* [WRITTEN TASK] Scan the records below. Report the number of lines containing the word "parts", and nothing more.

* [INFORMATION SUPPLIED]
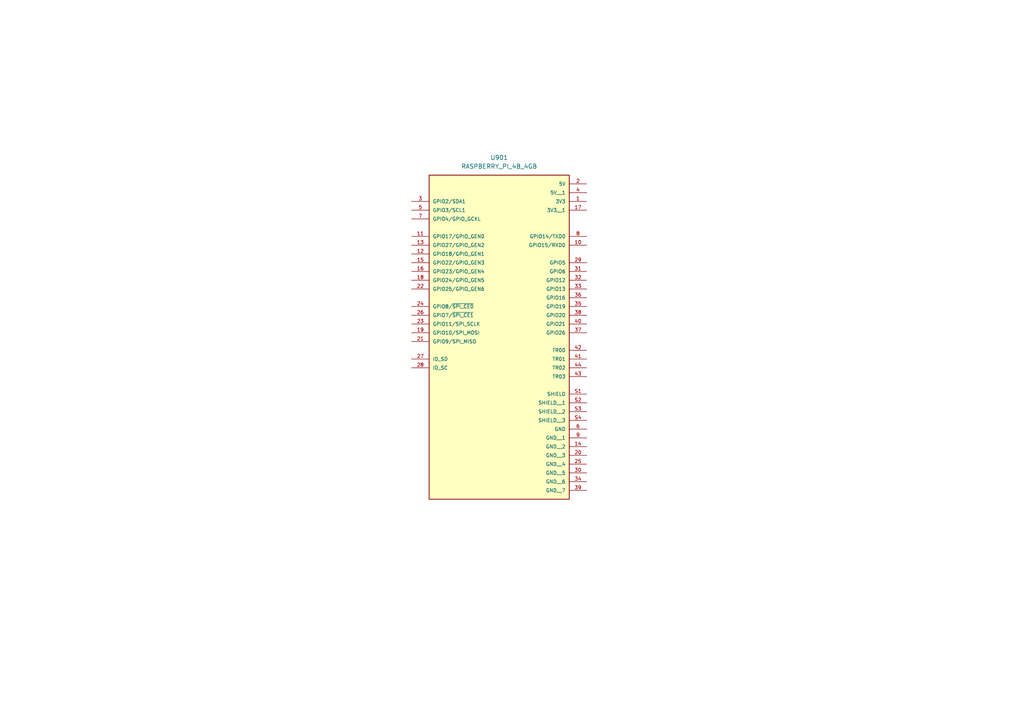
<source format=kicad_sch>
(kicad_sch
	(version 20231120)
	(generator "eeschema")
	(generator_version "8.0")
	(uuid "9a1b79ab-b2b2-4bb5-9b9f-4776f8a901ec")
	(paper "A4")
	(title_block
		(title "MEP MAXI 85V-1 REV 2 Interface Board")
		(date "2024-12-08")
		(rev "X1")
		(company "McMillan Enterprises")
		(comment 1 "Firmware: John Gilcreast (johngilcreast@gmail.com)")
		(comment 2 "Hardware: Connor McMillan (connor@mcmillan.website)")
	)
	
	(symbol
		(lib_id "RASPBERRY_PI_4B_4GB:RASPBERRY_PI_4B_4GB")
		(at 144.78 83.82 0)
		(unit 1)
		(exclude_from_sim no)
		(in_bom yes)
		(on_board yes)
		(dnp no)
		(fields_autoplaced yes)
		(uuid "48ce2b96-bf95-4a2b-ab51-227b37bf2a0e")
		(property "Reference" "U901"
			(at 144.78 45.72 0)
			(effects
				(font
					(size 1.27 1.27)
				)
			)
		)
		(property "Value" "RASPBERRY_PI_4B_4GB"
			(at 144.78 48.26 0)
			(effects
				(font
					(size 1.27 1.27)
				)
			)
		)
		(property "Footprint" "RASPBERRY_PI_4B_4GB:MODULE_RASPBERRY_PI_4B_4GB"
			(at 144.78 83.82 0)
			(effects
				(font
					(size 1.27 1.27)
				)
				(justify bottom)
				(hide yes)
			)
		)
		(property "Datasheet" ""
			(at 144.78 83.82 0)
			(effects
				(font
					(size 1.27 1.27)
				)
				(hide yes)
			)
		)
		(property "Description" ""
			(at 144.78 83.82 0)
			(effects
				(font
					(size 1.27 1.27)
				)
				(hide yes)
			)
		)
		(property "MF" "Raspberry Pi"
			(at 144.78 83.82 0)
			(effects
				(font
					(size 1.27 1.27)
				)
				(justify bottom)
				(hide yes)
			)
		)
		(property "MAXIMUM_PACKAGE_HEIGHT" "16 mm"
			(at 144.78 83.82 0)
			(effects
				(font
					(size 1.27 1.27)
				)
				(justify bottom)
				(hide yes)
			)
		)
		(property "Package" "None"
			(at 144.78 83.82 0)
			(effects
				(font
					(size 1.27 1.27)
				)
				(justify bottom)
				(hide yes)
			)
		)
		(property "Price" "None"
			(at 144.78 83.82 0)
			(effects
				(font
					(size 1.27 1.27)
				)
				(justify bottom)
				(hide yes)
			)
		)
		(property "Check_prices" "https://www.snapeda.com/parts/RASPBERRY%20PI%204B/4GB/Raspberry+Pi/view-part/?ref=eda"
			(at 144.78 83.82 0)
			(effects
				(font
					(size 1.27 1.27)
				)
				(justify bottom)
				(hide yes)
			)
		)
		(property "STANDARD" "Manufacturer Recommendations"
			(at 144.78 83.82 0)
			(effects
				(font
					(size 1.27 1.27)
				)
				(justify bottom)
				(hide yes)
			)
		)
		(property "PARTREV" "4"
			(at 144.78 83.82 0)
			(effects
				(font
					(size 1.27 1.27)
				)
				(justify bottom)
				(hide yes)
			)
		)
		(property "SnapEDA_Link" "https://www.snapeda.com/parts/RASPBERRY%20PI%204B/4GB/Raspberry+Pi/view-part/?ref=snap"
			(at 144.78 83.82 0)
			(effects
				(font
					(size 1.27 1.27)
				)
				(justify bottom)
				(hide yes)
			)
		)
		(property "MP" "RASPBERRY PI 4B/4GB"
			(at 144.78 83.82 0)
			(effects
				(font
					(size 1.27 1.27)
				)
				(justify bottom)
				(hide yes)
			)
		)
		(property "Description_1" "\n                        \n                            BCM2711 Raspberry Pi 4 Model B 4GB - ARM® Cortex®-A72 MPU Embedded Evaluation Board\n                        \n"
			(at 144.78 83.82 0)
			(effects
				(font
					(size 1.27 1.27)
				)
				(justify bottom)
				(hide yes)
			)
		)
		(property "MANUFACTURER" "Raspberry Pi"
			(at 144.78 83.82 0)
			(effects
				(font
					(size 1.27 1.27)
				)
				(justify bottom)
				(hide yes)
			)
		)
		(property "Availability" "In Stock"
			(at 144.78 83.82 0)
			(effects
				(font
					(size 1.27 1.27)
				)
				(justify bottom)
				(hide yes)
			)
		)
		(property "SNAPEDA_PN" "RASPBERRY PI 4B/4GB"
			(at 144.78 83.82 0)
			(effects
				(font
					(size 1.27 1.27)
				)
				(justify bottom)
				(hide yes)
			)
		)
		(pin "24"
			(uuid "ed85f428-675e-42b5-9f68-b28c7b865682")
		)
		(pin "27"
			(uuid "198e011a-ba6f-4b94-a54b-8b5230df3efc")
		)
		(pin "8"
			(uuid "898c98e0-5b96-4606-877e-83d0d0bc94d3")
		)
		(pin "13"
			(uuid "9d661167-4ed4-4eed-944c-c0afe013ec9f")
		)
		(pin "16"
			(uuid "866d18c9-9169-4485-ab3d-e3886241ba6b")
		)
		(pin "21"
			(uuid "5253a949-1a75-47ce-a4f6-b5e29a8c7273")
		)
		(pin "2"
			(uuid "75de201a-f643-45dc-9e80-99dce0c7cd4f")
		)
		(pin "9"
			(uuid "70cf8506-20dc-48ff-bb57-392b88962c81")
		)
		(pin "5"
			(uuid "1a16d14d-b11c-4776-adb8-fcc5be3d0082")
		)
		(pin "41"
			(uuid "6d163405-19d5-4179-913b-6ac714b9e893")
		)
		(pin "3"
			(uuid "bb5b9be3-541b-4cd0-a36e-b64aa4b42617")
		)
		(pin "14"
			(uuid "f2c4f40e-87ff-4856-a1c6-ea53937ad1d3")
		)
		(pin "34"
			(uuid "21a166cc-3126-4c62-a113-55171a381d27")
		)
		(pin "26"
			(uuid "25375e4a-64c9-486d-bedd-0a1f2a1981f9")
		)
		(pin "30"
			(uuid "a0b77a9c-6632-44a7-b759-c0f6031abc4a")
		)
		(pin "44"
			(uuid "f5de324e-2cd5-410d-9f46-4062d95b0fdd")
		)
		(pin "15"
			(uuid "c99c2f50-7a5e-4126-8290-40175238130c")
		)
		(pin "29"
			(uuid "163dc028-e41b-4470-a462-22d1c82eebad")
		)
		(pin "12"
			(uuid "a1ee2840-546a-482e-8064-00715ebffb4a")
		)
		(pin "23"
			(uuid "96f0fa1d-4e76-48d4-a4a4-c27de43d35ce")
		)
		(pin "19"
			(uuid "980caf17-e423-4475-94ab-de12c88dc84e")
		)
		(pin "20"
			(uuid "c1f29208-8513-4933-b59a-522b25ccf33e")
		)
		(pin "28"
			(uuid "1e41d4a5-e481-45cb-b83f-1da4f429d735")
		)
		(pin "35"
			(uuid "d5eac704-df1a-496b-8639-9013f9d2ad96")
		)
		(pin "37"
			(uuid "c41b9a0d-bef2-498c-9421-72aaa3625932")
		)
		(pin "38"
			(uuid "123a7517-edd6-445d-a788-abeff132d7e0")
		)
		(pin "39"
			(uuid "18dfbfad-d85d-42e9-8ed7-6bfe104efaee")
		)
		(pin "S2"
			(uuid "24db8e85-cf74-4c19-87fd-e60450c4b0db")
		)
		(pin "4"
			(uuid "1d0acf0c-263d-4625-ad87-ad127169a73b")
		)
		(pin "33"
			(uuid "bce1c140-df0a-47de-94a2-1ebf1430d954")
		)
		(pin "40"
			(uuid "bb6d2fc3-0449-430d-8c5a-1c45515481c0")
		)
		(pin "18"
			(uuid "7f4a0b26-faa1-42d2-ad90-27a4c326fb1f")
		)
		(pin "42"
			(uuid "79ac8beb-9da4-4df0-b131-41564ccd7ea2")
		)
		(pin "43"
			(uuid "c003c305-0f12-4759-8d79-84c0f65048b9")
		)
		(pin "36"
			(uuid "51a9b131-aeb5-42ef-84a6-b4790dd7481f")
		)
		(pin "22"
			(uuid "d3b3bd50-40b4-4739-8370-97cf552eaac9")
		)
		(pin "32"
			(uuid "d480a2a5-643f-4084-8e18-572885a9b9d2")
		)
		(pin "10"
			(uuid "0f47476e-6274-4667-bafe-0c601eebf803")
		)
		(pin "7"
			(uuid "cc43172f-347a-43b1-b19c-ba0ff4e539a2")
		)
		(pin "25"
			(uuid "b3b7ef4f-e5e9-49da-9613-4972eff8cc65")
		)
		(pin "S1"
			(uuid "88f754a2-fb9c-4d8b-95a6-41614acdf9f5")
		)
		(pin "S4"
			(uuid "7ee58e0f-10f0-48fc-8c3e-1a78dc63a1e8")
		)
		(pin "31"
			(uuid "5e61e5aa-22f6-4d1c-a54a-c758ec311ca4")
		)
		(pin "6"
			(uuid "3ea70a89-164f-4a0a-87c5-1ac57f91d201")
		)
		(pin "1"
			(uuid "16d6534e-1fef-46d7-98be-db80315c261f")
		)
		(pin "11"
			(uuid "af0e03c8-2f4f-4c62-9e8e-04e3e9a7b64f")
		)
		(pin "17"
			(uuid "b3cab376-52d1-462a-9044-479bc88c7fcc")
		)
		(pin "S3"
			(uuid "ea3d241e-1697-4449-953b-5ce0fa7fde4a")
		)
		(instances
			(project ""
				(path "/e63e39d7-6ac0-4ffd-8aa3-1841a4541b55/0edd49ba-6883-4828-8985-7d5761ea4c10"
					(reference "U901")
					(unit 1)
				)
			)
		)
	)
)

</source>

* [ANSWER TO THE PROBLEM] 2